Overall, the PBX market has shrunk more than 30 percent, year-over-year, according to a recently published report from Infonetics Research.

"A combination of less demand due to the economy, and just plain buyer uncertainty drove the market lower," according to Infonetics analyst Matthias Machowinski. The study found that sales in the strongest region, Latin America, were essentially flat.

"One of the prime drivers of PBX sales is economic expansion, and once the world's major economies recover, likely in 2010, we should see an uptick in PBX sales," said Machowinski, on a more optimistic note.

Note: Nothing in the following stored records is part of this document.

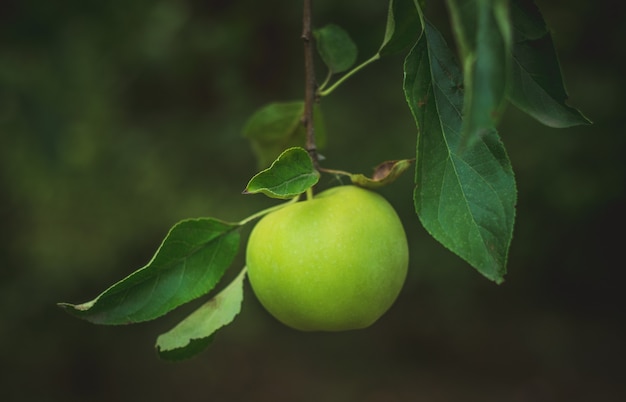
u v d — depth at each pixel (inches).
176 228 51.5
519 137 226.8
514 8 46.6
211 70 239.9
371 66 236.4
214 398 273.6
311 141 54.5
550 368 270.4
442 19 199.2
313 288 52.0
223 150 246.5
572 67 220.4
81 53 208.4
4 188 248.2
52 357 257.9
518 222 240.1
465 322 283.0
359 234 52.3
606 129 220.5
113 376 272.5
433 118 44.1
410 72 44.1
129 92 244.4
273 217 55.2
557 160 224.2
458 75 45.0
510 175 42.8
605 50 221.9
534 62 46.5
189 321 54.1
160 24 225.9
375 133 235.3
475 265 42.1
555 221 241.3
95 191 251.0
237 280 55.7
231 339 279.7
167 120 252.7
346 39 63.6
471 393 266.7
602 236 246.8
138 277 50.6
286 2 227.6
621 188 224.2
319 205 53.7
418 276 248.4
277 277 53.1
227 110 244.4
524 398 260.7
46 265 248.5
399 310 292.0
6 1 115.6
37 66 149.6
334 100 239.5
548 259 255.4
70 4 124.3
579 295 278.5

The pure IP PBX segment fared better than TDM and hybrid systems, being down, as the report put it, by 'only' 13 percent, thanks in part to new product introductions. But performance was uneven from vendor to vendor.

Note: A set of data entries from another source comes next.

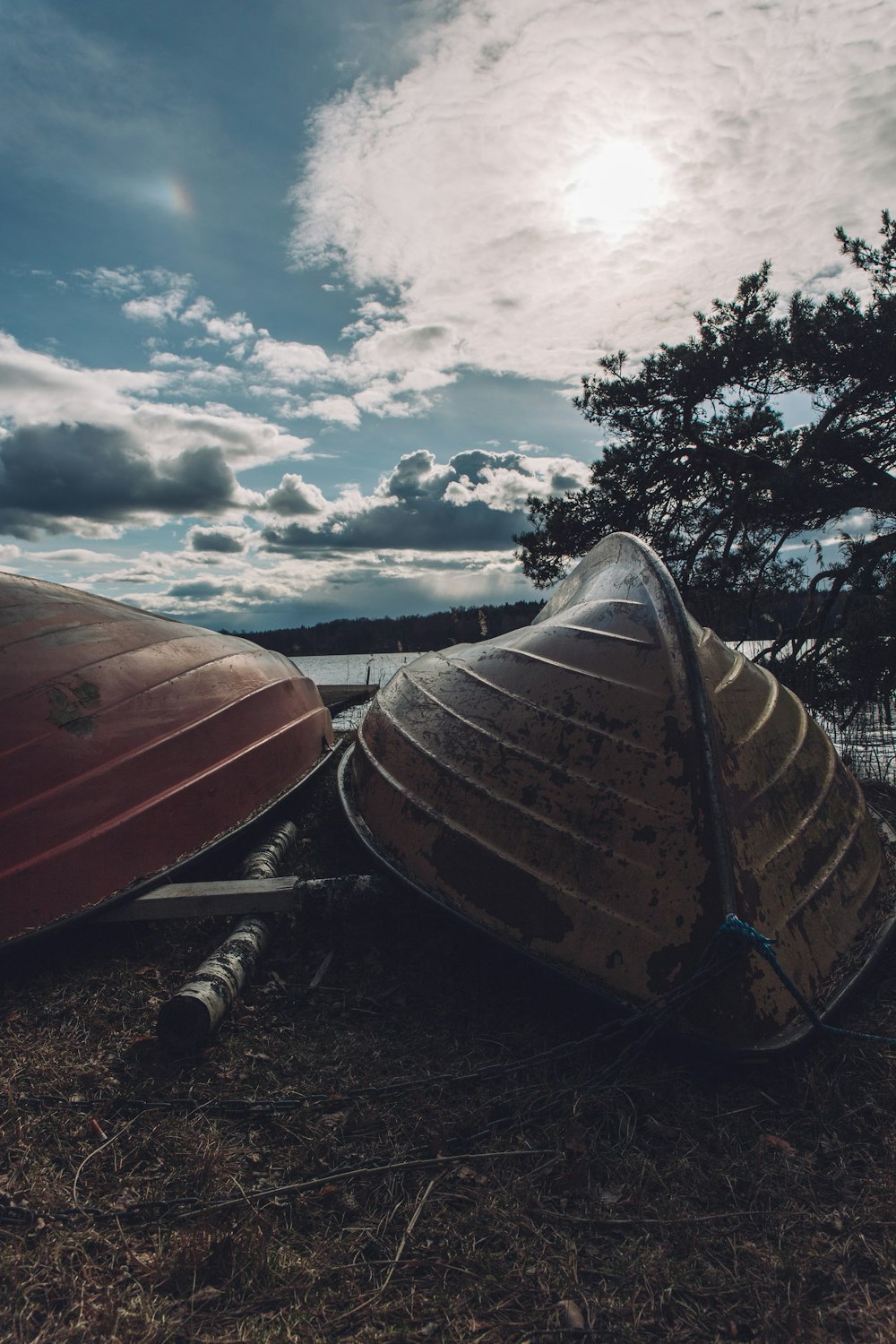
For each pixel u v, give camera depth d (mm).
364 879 4211
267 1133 2875
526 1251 2357
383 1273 2289
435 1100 3018
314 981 3820
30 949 4023
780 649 11375
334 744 6926
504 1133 2852
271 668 6359
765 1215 2477
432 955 3984
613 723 3844
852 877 3928
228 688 5559
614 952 3318
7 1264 2307
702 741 3584
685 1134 2826
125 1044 3393
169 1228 2451
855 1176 2625
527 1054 3287
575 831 3604
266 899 4172
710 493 12367
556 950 3430
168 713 4988
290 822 5492
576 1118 2895
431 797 4180
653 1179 2621
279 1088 3109
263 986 3777
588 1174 2631
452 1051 3322
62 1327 2115
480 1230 2434
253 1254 2303
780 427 11516
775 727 4242
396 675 5750
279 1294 2221
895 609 8758
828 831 3982
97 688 4770
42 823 4129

Cisco Systems, for example, had a very weak quarter compared to the fourth quarter of 2008, but still edged out Avaya for overall revenue leadership. On the other hand, some vendors showed growth, with Nokia Siemens being the strongest—up 13 percent.

The same downward trend applies to the carrier IP telephony services market, which, according to a recent report from Dell'Oro Group, contracted more than 25 percent in Q109, compared to the same quarter a year earlier.

Dell'Oro attributes the decline to a combination of factors: seasonal weakness, the industry's own retrenchment in capital investment, and the continuing shift of customers to cellular wireless as their primary—or sole—telephony platform.

Dell'Oro vice president Greg Collins did note some bright spots. "Business voice-over-IP (VoIP) services—particularly SIP trunking—is an example. Another example is the enterprise session border controller (SBC) market that is seeing increased consolidation and investment as SIP trunking, combined with the need for businesses to integrate IP PBX systems from disparate vendors, creates an expanding market opportunity," he said.

(This is a trend that was highlighted by Infonetics in a report made public last week, and which was covered by VoIPplanet.com.)

Dell'Oro also observed uneven performance in the vendor community, identifying Alcatel-Lucent, Huawei, and Nokia Siemens as posting gains, Cisco, Nortel, and Sonus as losing ground in the quarter.